ショウコ

さようならのショウコのレビュー・感想・評価

さようなら(2015年製作の映画)
3.1
何と言っても「アンドロイドが出演している映画」なところですよ。お値段1000万円の女性型お手伝いロボが登場します。生身の人間がラバーでメイクしてんのかと思ってたんだけど本物なんですね👏遠隔操作とは言え映画で演技させるのは世界初との事。凄いしなんかエロいしテンション上がる!夢の未来はすぐ近くだ!

…と推したいとこですが、動くのは台詞に同期した唇とマバタキ、あと首がちょっとだけ。オマケに脚は故障中らしく車椅子移動…あれれ

調べたらアンドロイドとは「ヒトを模したロボ」を指すんだそうで、ゼンマイ仕掛けのオモチャもアンドロイドと呼んでOKなんだとか。これだったらチャッキーの方がよっぽど芸達者ですね。定義の問題?

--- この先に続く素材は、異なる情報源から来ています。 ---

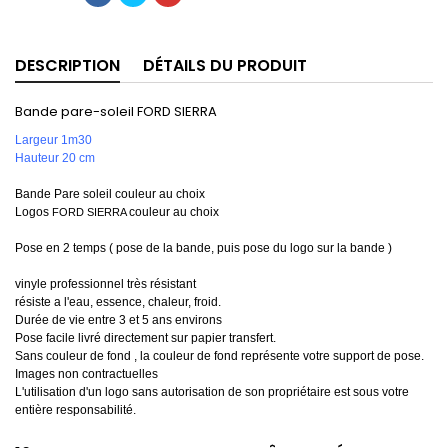
DESCRIPTION
DÉTAILS DU PRODUIT
Bande pare-soleil FORD SIERRA
Largeur 1m30
Hauteur 20 cm
Bande Pare soleil couleur au choix
Logos
couleur au choix
FORD SIERRA
Pose en 2 temps ( pose de la bande, puis pose du logo sur la bande )
vinyle professionnel très résistant
résiste a l'eau, essence, chaleur, froid.
Durée de vie entre 3 et 5 ans environs
Pose facile livré directement sur papier transfert.
Sans couleur de fond , la couleur de fond représente votre support de pose.
Images non contractuelles
L'utilisation d'un logo sans autorisation de son propriétaire est sous votre
entière responsabilité.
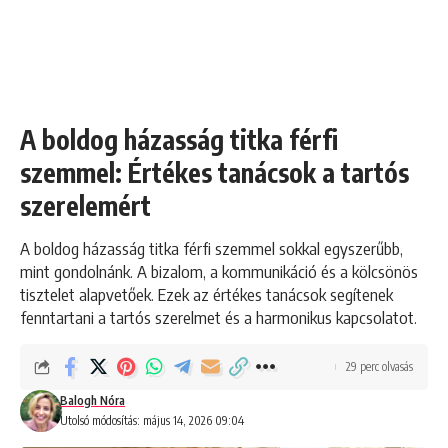
A boldog házasság titka férfi
szemmel: Értékes tanácsok a tartós
szerelemért
A boldog házasság titka férfi szemmel sokkal egyszerűbb,
mint gondolnánk. A bizalom, a kommunikáció és a kölcsönös
tisztelet alapvetőek. Ezek az értékes tanácsok segítenek
fenntartani a tartós szerelmet és a harmonikus kapcsolatot.
29 perc olvasás
Balogh Nóra
Utolsó módosítás: május 14, 2026 09:04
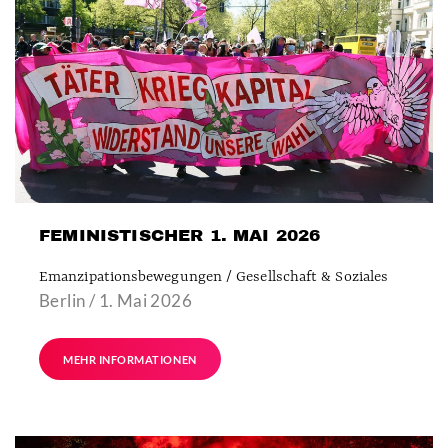
FEMINISTISCHER 1. MAI 2026
Emanzipationsbewegungen / Gesellschaft & Soziales
Berlin / 1. Mai 2026
MEHR INFORMATIONEN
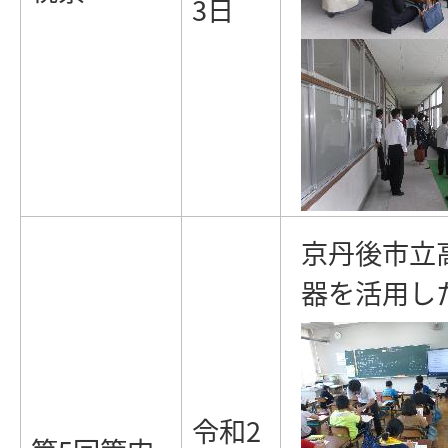
3日
京丹後市立高
器を活用し
令和2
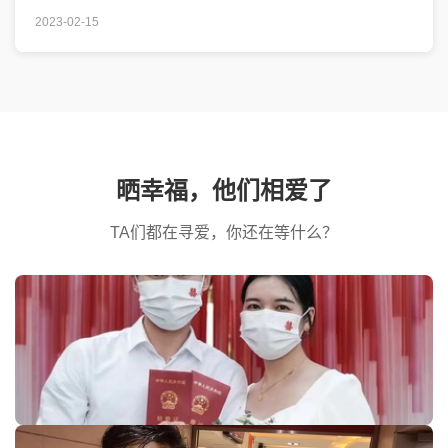
2023-02-15
晒幸福，他们相爱了
TA们都在寻爱，你还在等什么？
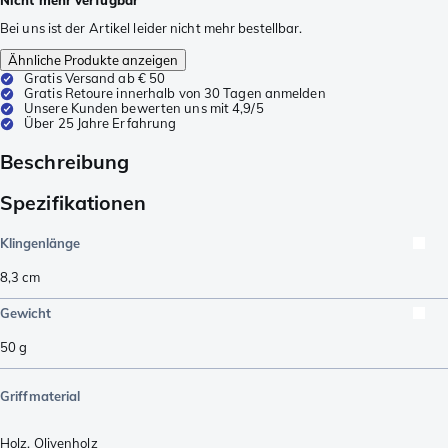
Bei uns ist der Artikel leider nicht mehr bestellbar.
Ähnliche Produkte anzeigen
Gratis Versand ab € 50
Gratis Retoure innerhalb von 30 Tagen anmelden
Unsere Kunden bewerten uns mit 4,9/5
Über 25 Jahre Erfahrung
Beschreibung
Spezifikationen
Klingenlänge
8,3
cm
Gewicht
50
g
Griffmaterial
Holz
,
Olivenholz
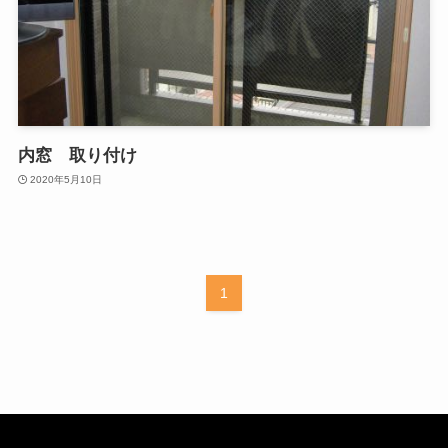
内窓 取り付け
2020年5月10日
1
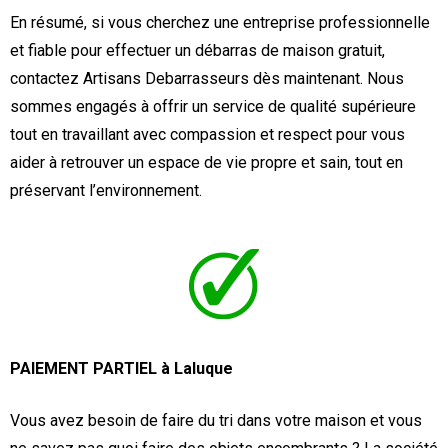
En résumé, si vous cherchez une entreprise professionnelle
et fiable pour effectuer un débarras de maison gratuit,
contactez Artisans Debarrasseurs dès maintenant. Nous
sommes engagés à offrir un service de qualité supérieure
tout en travaillant avec compassion et respect pour vous
aider à retrouver un espace de vie propre et sain, tout en
préservant l’environnement.
PAIEMENT PARTIEL à Laluque
Vous avez besoin de faire du tri dans votre maison et vous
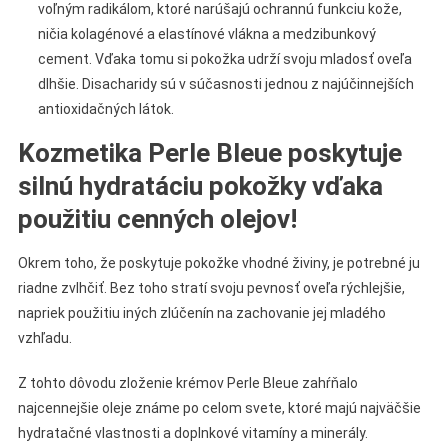
voľným radikálom, ktoré narúšajú ochrannú funkciu kože,
ničia kolagénové a elastínové vlákna a medzibunkový
cement. Vďaka tomu si pokožka udrží svoju mladosť oveľa
dlhšie. Disacharidy sú v súčasnosti jednou z najúčinnejších
antioxidačných látok.
Kozmetika Perle Bleue poskytuje
silnú hydratáciu pokožky vďaka
použitiu cenných olejov!
Okrem toho, že poskytuje pokožke vhodné živiny, je potrebné ju
riadne zvlhčiť. Bez toho stratí svoju pevnosť oveľa rýchlejšie,
napriek použitiu iných zlúčenín na zachovanie jej mladého
vzhľadu.
Z tohto dôvodu zloženie krémov Perle Bleue zahŕňalo
najcennejšie oleje známe po celom svete, ktoré majú najväčšie
hydratačné vlastnosti a doplnkové vitamíny a minerály.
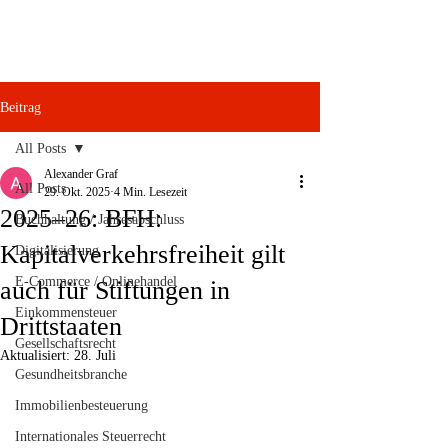
Beitrag
All Posts
Alexander Graf
All Posts
29. Okt. 2025
4 Min. Lesezeit
2025–26: BFH:
Buchhaltung / Jahresabschluss
Kapitalverkehrsfreiheit gilt
Digitalisierung
E-Commerce / Onlinehandel
auch für Stiftungen in
Einkommensteuer
Drittstaaten
Gesellschaftsrecht
Aktualisiert:
28. Juli
Gesundheitsbranche
Immobilienbesteuerung
Internationales Steuerrecht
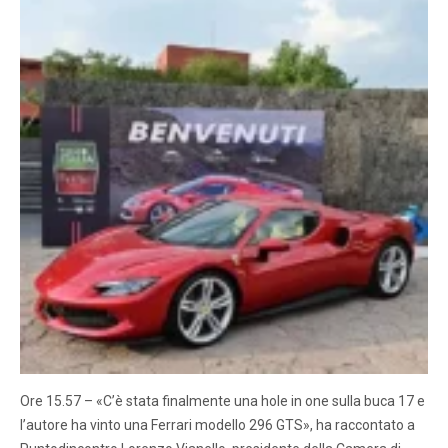
Ore 15.57 – «C’è stata finalmente una hole in one sulla buca 17 e
l’autore ha vinto una Ferrari modello 296 GTS», ha raccontato a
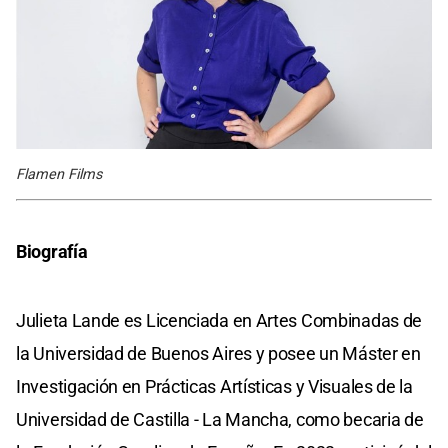
Flamen Films
Biografía
Julieta Lande es Licenciada en Artes Combinadas de
la Universidad de Buenos Aires y posee un Máster en
Investigación en Prácticas Artísticas y Visuales de la
Universidad de Castilla - La Mancha, como becaria de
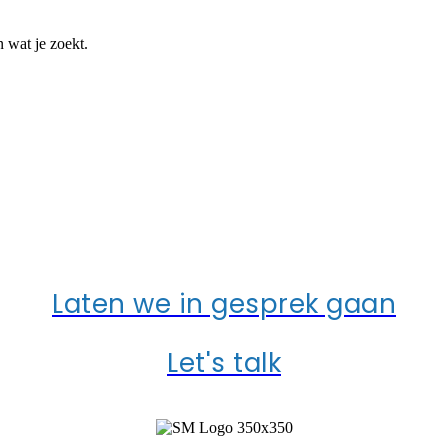
 wat je zoekt.
ONS MEER OVER UW
Laten we in gesprek gaan
Let's talk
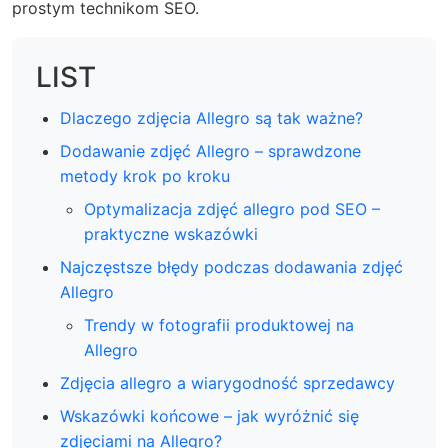
prostym technikom SEO.
LIST
Dlaczego zdjęcia Allegro są tak ważne?
Dodawanie zdjęć Allegro – sprawdzone
metody krok po kroku
Optymalizacja zdjęć allegro pod SEO –
praktyczne wskazówki
Najczęstsze błędy podczas dodawania zdjęć
Allegro
Trendy w fotografii produktowej na
Allegro
Zdjęcia allegro a wiarygodność sprzedawcy
Wskazówki końcowe – jak wyróżnić się
zdjęciami na Allegro?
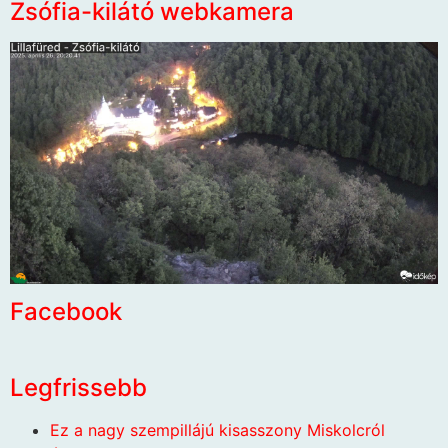
Zsófia-kilátó webkamera
Facebook
Legfrissebb
Ez a nagy szempillájú kisasszony Miskolcról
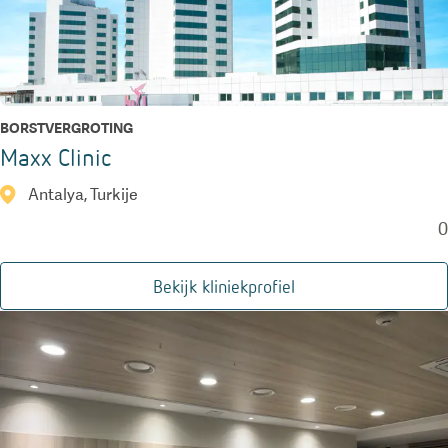
BORSTVERGROTING
Maxx Clinic
Antalya, Turkije
0
Bekijk kliniekprofiel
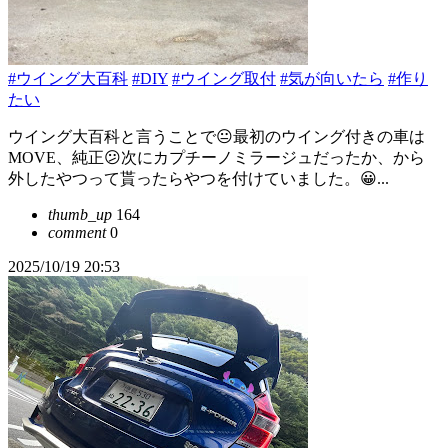
#ウイング大百科
#DIY
#ウイング取付
#気が向いたら
#作り
たい
ウイング大百科と言うことで😐️最初のウイング付きの車は
MOVE、純正😕次にカプチーノミラージュだったか、から
外したやつって貰ったらやつを付けていました。😀...
thumb_up
164
comment
0
2025/10/19 20:53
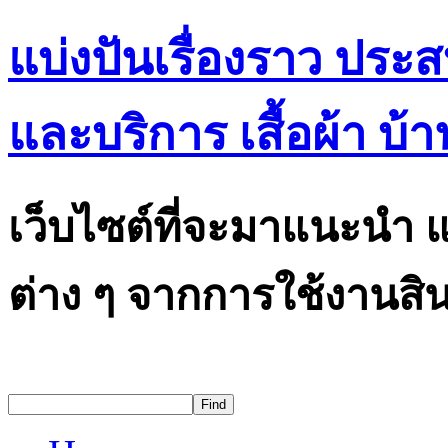
แบ่งปันเรื่องราว ประ
และบริการ เสื้อผ้า บ้า
เว็บไซต์ที่จะมาแนะนำ แ
ต่าง ๆ จากการใช้งานสิน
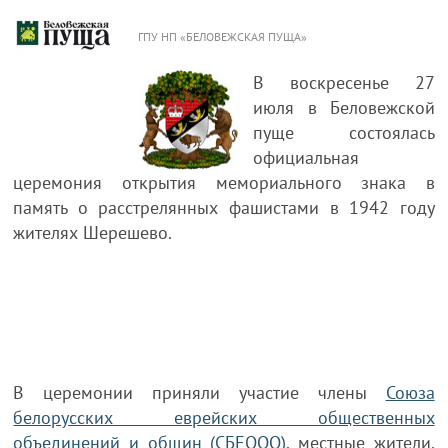
ГПУ НП «БЕЛОВЕЖСКАЯ ПУЩА»
В воскресенье 27
июля в Беловежской
пуще состоялась
официальная
церемония открытия мемориального знака в
память о расстрелянных фашистами в 1942 году
жителях Шерешево.
В церемонии приняли участие члены
Союза
белорусских еврейских общественных
объединений и общин (СБЕООО)
, местные жители,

舞台は原発事故で住めなくなりつつある日本。難民として諸外国へ出ていく人々や、前科などのペナルティで脱出の順番がなかなか来ない人、病気で命が消えていく持ち主…といった「衰退と死」をアンドロイドちゃんが見つめる話。近未来感はほとんど無く、荒寥とした田舎風景と詫びしさを湛えた鬱映画でした。死を待つ持ち主との淡々とした会話は「風が吹くとき」を思い出します




「持ち主が死んでしまってもアンドロイドちゃんは死にません。人間の居ない孤独の世界に取り残された彼女の姿はより一層死というものを引き立たせるのだ…🍃」

って感じでアートなカッコ良さはあるんですが、結構中身がとっ散らかっててなんだこりゃ?ってのが正直なところ😕持ち主が日本語とフランス語と英語を織り混ぜて喋るし、何かにつけアンドロイドちゃんが既存の詩を朗読するのでその時間がすっごく退屈。家族のつながりとか格差、人種問題などに薄ぅくテーマが目移りしちゃってて主題が何のなのか分からなくなる。
せっかくなんだからアンドロイドちゃんの視点だけに焦点を絞れば良かったのにね。美しい自然描写や風の音など、退廃的な雰囲気だけは素敵。

持ち主がどんどん腐敗してミイラになっていくまでを見せてきたのは驚いた。ちょっとしたアハ体験💡R15はこれのせいか?